A former CBS employee named Erin Gee has filed a federal suit in Manhattan against the broadcasting company for alleged sexual discrimination. According to Gee, at one point during her 17-year employment with the network, she was told by a boss to sleep with a coworker to “break the ice.”
Gee spoke with the New York Post, alleging that in 2011 she went to Robert Klug, her supervisor on CBS Evening News, to discuss a dispute she was having with a video editor:
Klug, now 58, said “she should ‘have sex’ with [the] video editor who had been difficult to work with to ‘break the ice,’ ” according to court papers.
“I couldn’t believe that was his advice,” Gee said. “I was looking for help, and he looked at me like, ‘You don’t matter, and this is what you should do to make this guy like you.’ ”
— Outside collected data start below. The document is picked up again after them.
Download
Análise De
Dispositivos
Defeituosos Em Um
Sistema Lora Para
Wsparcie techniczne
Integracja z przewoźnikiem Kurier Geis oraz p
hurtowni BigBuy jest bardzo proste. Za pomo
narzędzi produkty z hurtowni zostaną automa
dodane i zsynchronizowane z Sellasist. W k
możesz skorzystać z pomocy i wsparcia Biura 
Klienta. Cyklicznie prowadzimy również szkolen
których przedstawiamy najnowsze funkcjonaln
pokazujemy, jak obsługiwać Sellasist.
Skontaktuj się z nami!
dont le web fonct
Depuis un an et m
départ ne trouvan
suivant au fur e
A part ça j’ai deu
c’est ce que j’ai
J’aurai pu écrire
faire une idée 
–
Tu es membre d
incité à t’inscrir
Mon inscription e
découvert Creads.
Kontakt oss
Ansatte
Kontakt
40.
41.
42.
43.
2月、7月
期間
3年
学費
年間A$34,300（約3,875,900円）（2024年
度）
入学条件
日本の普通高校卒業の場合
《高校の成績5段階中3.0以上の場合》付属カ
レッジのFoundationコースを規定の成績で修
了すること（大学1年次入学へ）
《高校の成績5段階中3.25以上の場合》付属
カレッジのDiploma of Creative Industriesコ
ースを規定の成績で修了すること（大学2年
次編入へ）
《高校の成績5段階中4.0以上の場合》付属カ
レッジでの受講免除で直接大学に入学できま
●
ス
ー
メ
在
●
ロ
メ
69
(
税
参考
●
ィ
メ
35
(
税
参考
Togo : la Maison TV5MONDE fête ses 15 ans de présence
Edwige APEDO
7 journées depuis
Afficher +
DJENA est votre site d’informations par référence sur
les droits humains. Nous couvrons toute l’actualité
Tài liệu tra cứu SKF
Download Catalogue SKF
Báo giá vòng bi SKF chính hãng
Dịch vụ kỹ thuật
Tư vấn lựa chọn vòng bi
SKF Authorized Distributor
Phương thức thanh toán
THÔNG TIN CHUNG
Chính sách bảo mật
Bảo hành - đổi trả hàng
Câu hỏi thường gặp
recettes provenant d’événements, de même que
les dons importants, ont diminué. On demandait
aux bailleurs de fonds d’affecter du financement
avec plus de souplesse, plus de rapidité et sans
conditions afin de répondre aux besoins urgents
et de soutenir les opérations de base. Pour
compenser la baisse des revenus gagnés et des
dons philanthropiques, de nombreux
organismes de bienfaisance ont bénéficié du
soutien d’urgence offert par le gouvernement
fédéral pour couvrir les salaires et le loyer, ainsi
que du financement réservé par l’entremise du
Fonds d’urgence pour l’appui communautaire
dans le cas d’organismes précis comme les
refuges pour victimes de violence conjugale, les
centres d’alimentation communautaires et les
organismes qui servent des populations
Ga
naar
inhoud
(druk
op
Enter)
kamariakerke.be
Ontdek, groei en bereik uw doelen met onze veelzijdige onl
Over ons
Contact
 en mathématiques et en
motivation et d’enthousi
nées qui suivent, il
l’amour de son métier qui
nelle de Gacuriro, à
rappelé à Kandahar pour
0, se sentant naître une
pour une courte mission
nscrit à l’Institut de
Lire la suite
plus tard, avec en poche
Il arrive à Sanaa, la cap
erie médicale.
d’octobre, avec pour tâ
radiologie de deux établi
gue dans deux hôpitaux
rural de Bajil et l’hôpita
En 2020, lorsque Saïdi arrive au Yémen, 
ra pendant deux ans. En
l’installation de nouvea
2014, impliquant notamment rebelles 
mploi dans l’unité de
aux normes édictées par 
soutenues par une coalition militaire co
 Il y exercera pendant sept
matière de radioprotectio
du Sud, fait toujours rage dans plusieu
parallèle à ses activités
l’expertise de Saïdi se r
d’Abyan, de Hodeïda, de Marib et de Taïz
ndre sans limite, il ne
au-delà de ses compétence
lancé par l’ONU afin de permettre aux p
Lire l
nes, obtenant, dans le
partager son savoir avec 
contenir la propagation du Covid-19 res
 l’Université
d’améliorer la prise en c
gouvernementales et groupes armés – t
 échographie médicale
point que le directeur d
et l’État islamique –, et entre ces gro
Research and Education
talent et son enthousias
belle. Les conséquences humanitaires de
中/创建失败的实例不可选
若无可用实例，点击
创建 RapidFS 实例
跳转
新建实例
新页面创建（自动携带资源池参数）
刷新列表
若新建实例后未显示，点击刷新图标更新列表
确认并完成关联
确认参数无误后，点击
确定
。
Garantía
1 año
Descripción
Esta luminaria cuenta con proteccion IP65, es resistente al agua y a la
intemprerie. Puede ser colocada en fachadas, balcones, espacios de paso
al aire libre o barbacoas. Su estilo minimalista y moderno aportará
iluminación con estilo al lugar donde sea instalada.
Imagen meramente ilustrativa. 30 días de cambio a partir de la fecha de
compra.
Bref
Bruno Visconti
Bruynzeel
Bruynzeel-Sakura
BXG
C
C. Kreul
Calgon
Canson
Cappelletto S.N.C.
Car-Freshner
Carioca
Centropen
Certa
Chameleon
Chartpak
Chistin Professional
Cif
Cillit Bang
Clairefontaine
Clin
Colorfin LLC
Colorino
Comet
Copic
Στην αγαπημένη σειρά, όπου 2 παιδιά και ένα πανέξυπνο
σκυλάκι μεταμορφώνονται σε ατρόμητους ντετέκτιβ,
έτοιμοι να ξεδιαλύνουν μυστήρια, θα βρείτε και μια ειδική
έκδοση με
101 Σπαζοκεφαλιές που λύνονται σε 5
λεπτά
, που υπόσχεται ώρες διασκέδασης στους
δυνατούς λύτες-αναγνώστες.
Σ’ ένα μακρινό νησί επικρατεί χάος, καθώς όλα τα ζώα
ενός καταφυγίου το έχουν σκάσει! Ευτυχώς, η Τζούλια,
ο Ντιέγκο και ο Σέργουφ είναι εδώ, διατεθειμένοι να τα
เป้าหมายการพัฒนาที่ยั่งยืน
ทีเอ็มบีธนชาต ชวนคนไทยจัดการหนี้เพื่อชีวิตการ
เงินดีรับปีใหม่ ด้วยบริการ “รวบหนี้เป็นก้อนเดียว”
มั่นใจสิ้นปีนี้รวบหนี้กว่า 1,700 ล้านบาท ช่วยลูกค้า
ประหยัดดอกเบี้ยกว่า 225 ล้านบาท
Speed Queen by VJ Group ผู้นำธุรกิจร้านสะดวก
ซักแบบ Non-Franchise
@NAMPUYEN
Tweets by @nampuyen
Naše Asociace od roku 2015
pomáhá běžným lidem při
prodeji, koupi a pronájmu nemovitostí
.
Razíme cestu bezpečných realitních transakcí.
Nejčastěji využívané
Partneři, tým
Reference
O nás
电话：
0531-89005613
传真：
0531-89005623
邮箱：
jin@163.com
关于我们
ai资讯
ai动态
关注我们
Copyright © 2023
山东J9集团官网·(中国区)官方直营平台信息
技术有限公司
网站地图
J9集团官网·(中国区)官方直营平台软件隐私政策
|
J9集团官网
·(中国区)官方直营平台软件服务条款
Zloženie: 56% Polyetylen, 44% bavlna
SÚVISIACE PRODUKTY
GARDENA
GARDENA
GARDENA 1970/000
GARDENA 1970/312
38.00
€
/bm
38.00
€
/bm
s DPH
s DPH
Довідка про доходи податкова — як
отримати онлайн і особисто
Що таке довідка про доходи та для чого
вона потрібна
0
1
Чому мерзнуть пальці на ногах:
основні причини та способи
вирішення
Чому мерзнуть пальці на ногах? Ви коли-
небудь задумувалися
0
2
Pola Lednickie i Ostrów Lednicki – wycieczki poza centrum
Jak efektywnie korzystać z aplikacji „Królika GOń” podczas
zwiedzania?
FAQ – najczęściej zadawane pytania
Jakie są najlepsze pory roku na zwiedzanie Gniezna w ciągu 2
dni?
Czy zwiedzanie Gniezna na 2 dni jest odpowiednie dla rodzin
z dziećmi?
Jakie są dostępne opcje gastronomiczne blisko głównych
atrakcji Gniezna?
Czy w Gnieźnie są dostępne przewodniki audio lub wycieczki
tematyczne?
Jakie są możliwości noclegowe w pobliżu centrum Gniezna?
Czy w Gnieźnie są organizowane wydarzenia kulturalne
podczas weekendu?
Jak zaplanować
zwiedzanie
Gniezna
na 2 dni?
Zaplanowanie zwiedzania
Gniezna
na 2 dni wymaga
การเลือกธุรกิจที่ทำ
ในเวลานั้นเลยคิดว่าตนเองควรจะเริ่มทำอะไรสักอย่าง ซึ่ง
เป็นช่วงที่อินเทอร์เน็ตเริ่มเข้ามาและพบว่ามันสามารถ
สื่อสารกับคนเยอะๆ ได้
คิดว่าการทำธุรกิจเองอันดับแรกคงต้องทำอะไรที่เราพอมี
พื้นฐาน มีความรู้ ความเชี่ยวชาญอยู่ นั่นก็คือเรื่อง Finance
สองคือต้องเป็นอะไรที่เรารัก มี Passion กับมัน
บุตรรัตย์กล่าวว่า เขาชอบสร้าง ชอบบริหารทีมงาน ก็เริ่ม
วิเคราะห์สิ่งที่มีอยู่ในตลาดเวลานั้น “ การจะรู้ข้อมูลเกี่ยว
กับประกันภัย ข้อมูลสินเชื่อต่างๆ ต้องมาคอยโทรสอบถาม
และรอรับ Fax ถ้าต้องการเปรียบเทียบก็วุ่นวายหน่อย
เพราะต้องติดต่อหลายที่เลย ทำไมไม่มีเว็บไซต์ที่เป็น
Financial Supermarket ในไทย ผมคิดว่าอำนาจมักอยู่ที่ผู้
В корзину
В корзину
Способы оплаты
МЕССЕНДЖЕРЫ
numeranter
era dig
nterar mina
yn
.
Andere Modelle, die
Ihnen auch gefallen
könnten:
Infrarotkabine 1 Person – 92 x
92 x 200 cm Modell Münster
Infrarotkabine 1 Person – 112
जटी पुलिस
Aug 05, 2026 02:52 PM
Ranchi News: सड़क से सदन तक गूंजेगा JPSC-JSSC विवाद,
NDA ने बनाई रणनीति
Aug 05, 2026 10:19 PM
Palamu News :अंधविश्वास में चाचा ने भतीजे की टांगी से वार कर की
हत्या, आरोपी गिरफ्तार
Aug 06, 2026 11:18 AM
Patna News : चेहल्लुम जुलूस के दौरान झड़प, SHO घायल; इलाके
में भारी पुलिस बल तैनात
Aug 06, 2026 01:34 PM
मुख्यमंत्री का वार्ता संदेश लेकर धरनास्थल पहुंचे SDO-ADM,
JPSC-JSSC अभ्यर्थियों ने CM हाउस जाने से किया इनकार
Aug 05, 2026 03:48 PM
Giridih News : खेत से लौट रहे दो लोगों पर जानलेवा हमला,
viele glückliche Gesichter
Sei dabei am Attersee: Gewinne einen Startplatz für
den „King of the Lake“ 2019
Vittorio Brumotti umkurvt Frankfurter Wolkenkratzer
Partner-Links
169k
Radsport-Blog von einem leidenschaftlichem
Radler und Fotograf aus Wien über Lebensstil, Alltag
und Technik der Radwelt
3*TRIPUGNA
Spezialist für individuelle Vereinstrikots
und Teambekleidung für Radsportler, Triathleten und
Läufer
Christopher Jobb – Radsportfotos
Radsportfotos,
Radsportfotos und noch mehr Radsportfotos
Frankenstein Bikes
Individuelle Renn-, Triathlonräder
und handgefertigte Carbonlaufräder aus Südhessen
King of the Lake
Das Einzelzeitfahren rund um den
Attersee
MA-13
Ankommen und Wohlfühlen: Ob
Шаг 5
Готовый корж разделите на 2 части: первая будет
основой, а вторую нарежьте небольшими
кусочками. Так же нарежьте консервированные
Gee went to an executive producer to discuss the incident, but “nothing was done.” In 2015, Gee filed a formal complaint with CBS, citing this and other offenses she says were sexist, after which Gee was then demoted to working on the weekend newscast. The network explained the demotion as punishment for “behavioral problems,” but she says she’d never been notified of any issues prior to the demotion.
CBS has denied Gee’s allegations:
A CBS spokeswoman called Gee’s allegations “wholly without merit, including those directed toward Mr. Klug.”
“Contrary to those allegations, Ms. Gee was treated in a nondiscriminatory and nonretaliatory manner,” the spokeswoman said.
Gee eventually quit and went to work elsewhere in television. Her suit is seeking unspecified damages.
“All I wanted was the same opportunities that were being given to the men. In my nearly 20 years at CBS, I never saw a female director direct the evening news,” she said.